In the present embodiment, the material constituting the base material layer 12 may be the same as or different from the material constituting the second base material layer 14, and is preferably made of the same resin material.

The thickness of the second substrate layer 14 relative to the substrate layer 12 is preferably 0.5 to 1.1 times, more preferably 0.9 to 1.1 times, and particularly preferably 0.95 to 1.05 times.

In the present embodiment, the material constituting the intermediate layer 10 may be the same as or different from the material constituting the second intermediate layer 13, and is preferably made of the same resin material.

The thickness of the second intermediate layer 13 relative to the intermediate layer 10 is more preferably 0.9 to 1.1 times, and particularly preferably 0.95 to 1.05 times.

The upper limit of the total film thickness of the laminate of the present invention is 400 μm or less, preferably 300 μm or less. The lower limit of the total film thickness is preferably 80 μm or more, and more preferably 200 μm or more. By setting the film thickness, the contents can be easily protected, and the film can be easily stored and used after molding.

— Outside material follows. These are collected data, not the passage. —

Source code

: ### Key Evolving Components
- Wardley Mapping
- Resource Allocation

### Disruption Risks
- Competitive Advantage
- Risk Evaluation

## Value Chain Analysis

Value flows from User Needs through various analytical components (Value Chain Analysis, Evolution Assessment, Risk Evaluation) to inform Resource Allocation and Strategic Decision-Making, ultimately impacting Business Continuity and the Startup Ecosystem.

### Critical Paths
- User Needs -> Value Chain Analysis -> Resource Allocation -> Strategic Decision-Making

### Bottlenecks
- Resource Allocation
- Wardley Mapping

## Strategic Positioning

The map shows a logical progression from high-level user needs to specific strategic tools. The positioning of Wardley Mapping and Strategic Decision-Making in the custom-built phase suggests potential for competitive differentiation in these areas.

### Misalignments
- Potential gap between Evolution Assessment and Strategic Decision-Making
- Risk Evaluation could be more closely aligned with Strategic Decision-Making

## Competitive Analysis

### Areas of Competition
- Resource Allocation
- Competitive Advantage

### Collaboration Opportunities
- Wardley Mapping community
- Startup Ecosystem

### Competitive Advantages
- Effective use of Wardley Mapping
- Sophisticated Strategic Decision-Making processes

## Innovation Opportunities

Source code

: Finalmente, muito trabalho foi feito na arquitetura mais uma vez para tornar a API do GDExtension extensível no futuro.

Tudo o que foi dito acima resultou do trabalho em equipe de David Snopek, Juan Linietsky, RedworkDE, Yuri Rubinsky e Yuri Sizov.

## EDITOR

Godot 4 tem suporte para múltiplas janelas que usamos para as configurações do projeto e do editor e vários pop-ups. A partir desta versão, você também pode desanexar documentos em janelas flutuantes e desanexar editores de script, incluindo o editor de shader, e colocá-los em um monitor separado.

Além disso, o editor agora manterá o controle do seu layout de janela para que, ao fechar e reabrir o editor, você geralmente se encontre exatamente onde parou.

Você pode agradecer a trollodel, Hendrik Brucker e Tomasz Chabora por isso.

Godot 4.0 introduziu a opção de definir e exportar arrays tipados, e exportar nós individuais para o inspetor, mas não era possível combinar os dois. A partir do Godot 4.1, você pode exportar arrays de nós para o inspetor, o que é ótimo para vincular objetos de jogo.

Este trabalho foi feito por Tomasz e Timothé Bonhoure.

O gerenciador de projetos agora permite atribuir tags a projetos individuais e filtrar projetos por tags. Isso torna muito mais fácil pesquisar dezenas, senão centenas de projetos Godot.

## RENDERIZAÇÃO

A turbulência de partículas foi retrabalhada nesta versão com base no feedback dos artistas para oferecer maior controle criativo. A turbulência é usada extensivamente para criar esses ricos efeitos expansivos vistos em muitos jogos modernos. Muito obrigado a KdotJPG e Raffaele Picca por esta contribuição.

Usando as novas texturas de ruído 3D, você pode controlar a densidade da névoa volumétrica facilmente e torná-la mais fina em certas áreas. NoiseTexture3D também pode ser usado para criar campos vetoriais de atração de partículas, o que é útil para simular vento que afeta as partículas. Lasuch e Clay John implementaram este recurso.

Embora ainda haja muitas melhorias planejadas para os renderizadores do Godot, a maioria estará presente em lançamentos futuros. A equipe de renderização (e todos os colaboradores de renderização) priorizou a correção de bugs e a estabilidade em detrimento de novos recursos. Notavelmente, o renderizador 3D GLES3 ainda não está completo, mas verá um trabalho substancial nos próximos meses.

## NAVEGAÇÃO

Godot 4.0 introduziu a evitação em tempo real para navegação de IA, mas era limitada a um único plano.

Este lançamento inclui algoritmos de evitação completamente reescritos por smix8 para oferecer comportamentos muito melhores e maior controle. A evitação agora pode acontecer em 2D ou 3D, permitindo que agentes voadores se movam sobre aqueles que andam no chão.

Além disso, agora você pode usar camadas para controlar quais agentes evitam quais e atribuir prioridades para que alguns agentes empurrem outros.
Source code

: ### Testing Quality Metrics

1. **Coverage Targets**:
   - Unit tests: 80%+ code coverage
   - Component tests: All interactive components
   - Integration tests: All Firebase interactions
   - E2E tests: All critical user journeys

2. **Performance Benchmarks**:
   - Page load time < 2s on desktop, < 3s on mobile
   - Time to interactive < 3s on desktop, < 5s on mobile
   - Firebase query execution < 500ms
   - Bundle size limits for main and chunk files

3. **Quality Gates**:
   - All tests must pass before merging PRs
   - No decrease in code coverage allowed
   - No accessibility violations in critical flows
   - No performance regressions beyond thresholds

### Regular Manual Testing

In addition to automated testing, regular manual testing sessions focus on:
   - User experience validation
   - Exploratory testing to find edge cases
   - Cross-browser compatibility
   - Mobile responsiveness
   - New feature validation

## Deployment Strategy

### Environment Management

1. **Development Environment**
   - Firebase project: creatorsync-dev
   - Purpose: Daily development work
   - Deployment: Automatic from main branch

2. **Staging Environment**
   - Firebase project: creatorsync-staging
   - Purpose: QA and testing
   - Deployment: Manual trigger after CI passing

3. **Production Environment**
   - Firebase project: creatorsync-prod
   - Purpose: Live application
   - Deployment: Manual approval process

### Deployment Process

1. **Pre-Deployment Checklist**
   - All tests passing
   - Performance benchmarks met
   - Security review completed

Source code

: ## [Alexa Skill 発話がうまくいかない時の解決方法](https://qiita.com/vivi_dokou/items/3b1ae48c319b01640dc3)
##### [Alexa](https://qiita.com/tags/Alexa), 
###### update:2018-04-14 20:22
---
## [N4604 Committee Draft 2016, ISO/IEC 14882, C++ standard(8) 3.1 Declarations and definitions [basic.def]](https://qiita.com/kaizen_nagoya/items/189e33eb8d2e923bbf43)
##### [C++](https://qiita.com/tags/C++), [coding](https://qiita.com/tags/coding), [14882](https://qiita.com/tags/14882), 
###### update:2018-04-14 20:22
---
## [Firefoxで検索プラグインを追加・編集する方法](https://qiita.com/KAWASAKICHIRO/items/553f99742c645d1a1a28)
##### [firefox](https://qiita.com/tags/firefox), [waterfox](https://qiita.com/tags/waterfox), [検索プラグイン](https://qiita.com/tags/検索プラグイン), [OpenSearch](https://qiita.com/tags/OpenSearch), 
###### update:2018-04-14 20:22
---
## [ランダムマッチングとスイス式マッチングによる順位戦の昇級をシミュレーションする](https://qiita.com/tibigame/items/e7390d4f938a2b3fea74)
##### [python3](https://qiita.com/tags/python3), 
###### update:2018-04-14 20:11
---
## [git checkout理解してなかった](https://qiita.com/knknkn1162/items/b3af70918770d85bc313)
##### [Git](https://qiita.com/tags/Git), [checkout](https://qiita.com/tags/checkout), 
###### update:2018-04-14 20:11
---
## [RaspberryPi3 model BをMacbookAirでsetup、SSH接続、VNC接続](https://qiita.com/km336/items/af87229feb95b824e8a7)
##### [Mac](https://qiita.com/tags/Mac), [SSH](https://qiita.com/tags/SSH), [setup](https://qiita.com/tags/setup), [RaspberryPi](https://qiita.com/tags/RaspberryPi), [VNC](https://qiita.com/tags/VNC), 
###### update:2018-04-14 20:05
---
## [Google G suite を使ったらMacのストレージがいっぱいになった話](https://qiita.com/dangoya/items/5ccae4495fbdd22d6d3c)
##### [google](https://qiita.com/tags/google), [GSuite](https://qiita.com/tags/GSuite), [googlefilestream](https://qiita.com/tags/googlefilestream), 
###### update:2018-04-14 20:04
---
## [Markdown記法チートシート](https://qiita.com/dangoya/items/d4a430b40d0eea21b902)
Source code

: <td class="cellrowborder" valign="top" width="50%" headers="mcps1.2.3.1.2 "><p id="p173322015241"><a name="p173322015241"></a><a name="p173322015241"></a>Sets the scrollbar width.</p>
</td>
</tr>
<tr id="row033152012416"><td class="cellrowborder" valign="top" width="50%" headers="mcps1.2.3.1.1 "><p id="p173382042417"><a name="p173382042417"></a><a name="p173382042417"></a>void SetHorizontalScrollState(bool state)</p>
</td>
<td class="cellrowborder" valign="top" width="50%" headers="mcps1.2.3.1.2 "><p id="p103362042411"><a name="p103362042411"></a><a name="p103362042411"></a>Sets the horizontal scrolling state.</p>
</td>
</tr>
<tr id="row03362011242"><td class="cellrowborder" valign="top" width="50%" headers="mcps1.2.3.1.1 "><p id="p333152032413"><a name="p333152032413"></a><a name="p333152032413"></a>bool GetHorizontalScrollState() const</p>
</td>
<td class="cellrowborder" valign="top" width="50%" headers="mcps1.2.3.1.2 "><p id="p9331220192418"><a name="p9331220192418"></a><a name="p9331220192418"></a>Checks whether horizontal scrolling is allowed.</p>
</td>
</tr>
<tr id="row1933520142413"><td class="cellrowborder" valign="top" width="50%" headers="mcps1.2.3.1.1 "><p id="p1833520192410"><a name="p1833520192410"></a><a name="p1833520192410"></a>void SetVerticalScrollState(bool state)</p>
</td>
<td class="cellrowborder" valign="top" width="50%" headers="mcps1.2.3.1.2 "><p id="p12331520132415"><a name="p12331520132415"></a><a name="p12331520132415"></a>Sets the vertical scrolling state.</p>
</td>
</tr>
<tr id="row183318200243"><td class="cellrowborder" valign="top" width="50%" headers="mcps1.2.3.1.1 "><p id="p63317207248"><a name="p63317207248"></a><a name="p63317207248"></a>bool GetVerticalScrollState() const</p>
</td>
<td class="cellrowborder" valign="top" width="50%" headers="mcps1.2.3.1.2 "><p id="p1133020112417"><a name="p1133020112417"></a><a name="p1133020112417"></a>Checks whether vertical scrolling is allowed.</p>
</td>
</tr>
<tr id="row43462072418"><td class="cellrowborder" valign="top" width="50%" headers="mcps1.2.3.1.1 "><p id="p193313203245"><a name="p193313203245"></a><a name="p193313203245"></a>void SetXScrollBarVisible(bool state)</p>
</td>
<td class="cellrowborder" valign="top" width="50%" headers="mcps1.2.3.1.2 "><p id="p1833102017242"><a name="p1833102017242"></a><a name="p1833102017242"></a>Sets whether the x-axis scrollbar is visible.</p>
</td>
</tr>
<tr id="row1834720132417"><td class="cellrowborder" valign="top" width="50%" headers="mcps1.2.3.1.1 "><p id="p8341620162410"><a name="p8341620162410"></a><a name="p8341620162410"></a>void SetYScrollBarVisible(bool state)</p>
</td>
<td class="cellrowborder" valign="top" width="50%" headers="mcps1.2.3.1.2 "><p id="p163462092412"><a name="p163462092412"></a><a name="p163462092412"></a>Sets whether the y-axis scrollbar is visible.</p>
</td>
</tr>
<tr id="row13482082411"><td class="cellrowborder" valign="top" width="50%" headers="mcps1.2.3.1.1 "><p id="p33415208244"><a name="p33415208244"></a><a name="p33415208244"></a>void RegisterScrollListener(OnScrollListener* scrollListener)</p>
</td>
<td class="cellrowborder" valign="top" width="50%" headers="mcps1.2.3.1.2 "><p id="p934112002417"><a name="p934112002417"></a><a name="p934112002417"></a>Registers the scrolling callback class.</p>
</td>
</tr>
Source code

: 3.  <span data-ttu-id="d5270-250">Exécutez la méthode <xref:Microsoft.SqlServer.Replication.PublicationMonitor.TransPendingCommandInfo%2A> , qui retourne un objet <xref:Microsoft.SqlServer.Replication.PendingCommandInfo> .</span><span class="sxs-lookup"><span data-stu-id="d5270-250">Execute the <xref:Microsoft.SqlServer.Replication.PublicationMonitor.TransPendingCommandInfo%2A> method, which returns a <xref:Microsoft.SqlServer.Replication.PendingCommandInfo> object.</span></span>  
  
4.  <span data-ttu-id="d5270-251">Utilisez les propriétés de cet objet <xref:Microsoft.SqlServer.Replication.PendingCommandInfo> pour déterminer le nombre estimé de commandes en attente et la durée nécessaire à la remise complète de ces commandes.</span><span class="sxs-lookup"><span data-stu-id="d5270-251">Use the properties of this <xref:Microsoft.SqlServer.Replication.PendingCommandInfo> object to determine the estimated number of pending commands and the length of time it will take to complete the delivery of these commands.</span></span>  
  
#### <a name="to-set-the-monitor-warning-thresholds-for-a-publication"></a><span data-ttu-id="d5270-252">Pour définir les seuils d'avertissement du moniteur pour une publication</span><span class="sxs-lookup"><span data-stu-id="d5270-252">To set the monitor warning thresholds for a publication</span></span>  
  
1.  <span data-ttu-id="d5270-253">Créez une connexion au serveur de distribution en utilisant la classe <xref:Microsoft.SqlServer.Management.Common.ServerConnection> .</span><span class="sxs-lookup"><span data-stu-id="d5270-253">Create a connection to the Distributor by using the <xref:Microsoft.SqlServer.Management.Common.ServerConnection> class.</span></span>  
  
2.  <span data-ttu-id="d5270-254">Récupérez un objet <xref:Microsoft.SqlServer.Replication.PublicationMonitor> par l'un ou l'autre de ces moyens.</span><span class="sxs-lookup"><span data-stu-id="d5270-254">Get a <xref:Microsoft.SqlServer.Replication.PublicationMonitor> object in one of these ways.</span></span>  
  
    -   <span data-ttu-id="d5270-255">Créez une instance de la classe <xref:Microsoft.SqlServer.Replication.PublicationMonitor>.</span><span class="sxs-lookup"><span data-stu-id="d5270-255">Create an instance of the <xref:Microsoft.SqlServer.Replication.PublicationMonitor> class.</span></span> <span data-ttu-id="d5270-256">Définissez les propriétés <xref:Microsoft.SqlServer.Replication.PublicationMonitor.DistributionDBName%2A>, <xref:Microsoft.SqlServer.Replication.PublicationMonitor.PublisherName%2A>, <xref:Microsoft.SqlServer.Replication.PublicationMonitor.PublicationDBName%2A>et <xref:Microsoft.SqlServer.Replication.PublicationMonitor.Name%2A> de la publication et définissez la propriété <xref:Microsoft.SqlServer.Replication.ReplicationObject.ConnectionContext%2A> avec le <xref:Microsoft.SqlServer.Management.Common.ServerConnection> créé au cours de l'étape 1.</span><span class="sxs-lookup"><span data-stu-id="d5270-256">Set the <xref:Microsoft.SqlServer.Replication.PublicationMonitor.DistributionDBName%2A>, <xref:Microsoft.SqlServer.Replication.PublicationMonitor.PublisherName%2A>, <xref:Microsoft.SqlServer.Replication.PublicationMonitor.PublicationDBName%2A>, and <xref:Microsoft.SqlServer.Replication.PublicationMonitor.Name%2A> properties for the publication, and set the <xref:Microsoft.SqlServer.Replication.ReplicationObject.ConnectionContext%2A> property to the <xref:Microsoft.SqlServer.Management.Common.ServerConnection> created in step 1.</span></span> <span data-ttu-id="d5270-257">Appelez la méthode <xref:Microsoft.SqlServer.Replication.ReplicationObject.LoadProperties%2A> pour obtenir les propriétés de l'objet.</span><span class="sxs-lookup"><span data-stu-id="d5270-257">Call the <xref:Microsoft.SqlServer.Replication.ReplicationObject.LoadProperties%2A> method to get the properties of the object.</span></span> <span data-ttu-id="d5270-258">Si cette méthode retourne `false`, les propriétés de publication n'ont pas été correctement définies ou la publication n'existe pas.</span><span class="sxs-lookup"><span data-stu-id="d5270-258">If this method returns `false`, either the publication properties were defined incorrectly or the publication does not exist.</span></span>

< blister Container, blister Package >

The blister container and the blister package according to the embodiment of the present invention are manufactured by drawing the laminate according to the first or second embodiment of the present invention.

When the laminate 1 according to the first embodiment of the present invention is used, the fluorine-based resin layer 11 may be formed so as to be on the inner side or the outer side, and preferably, so as to be on the outer side.

The blister pack of embodiments of the present invention is for example used for individual packaging of tablets or capsules.

Since the laminate of the present invention has a low water vapor transmission rate, it is possible to prevent deterioration of contents such as tablets and capsules.

The laminate according to the first embodiment of the present invention is preferably produced by melt extrusion molding of a resin as a raw material of the base material layer, a resin as a raw material of the intermediate layer, and a resin as a raw material of the fluororesin layer at the same time.

The laminate of the second embodiment is preferably produced by simultaneously melt-extrusion molding a resin as a raw material of the substrate layer, a resin as a raw material of the intermediate layer, a resin as a raw material of the fluororesin layer, a resin as a raw material of the second intermediate layer, and a resin as a raw material of the second substrate layer.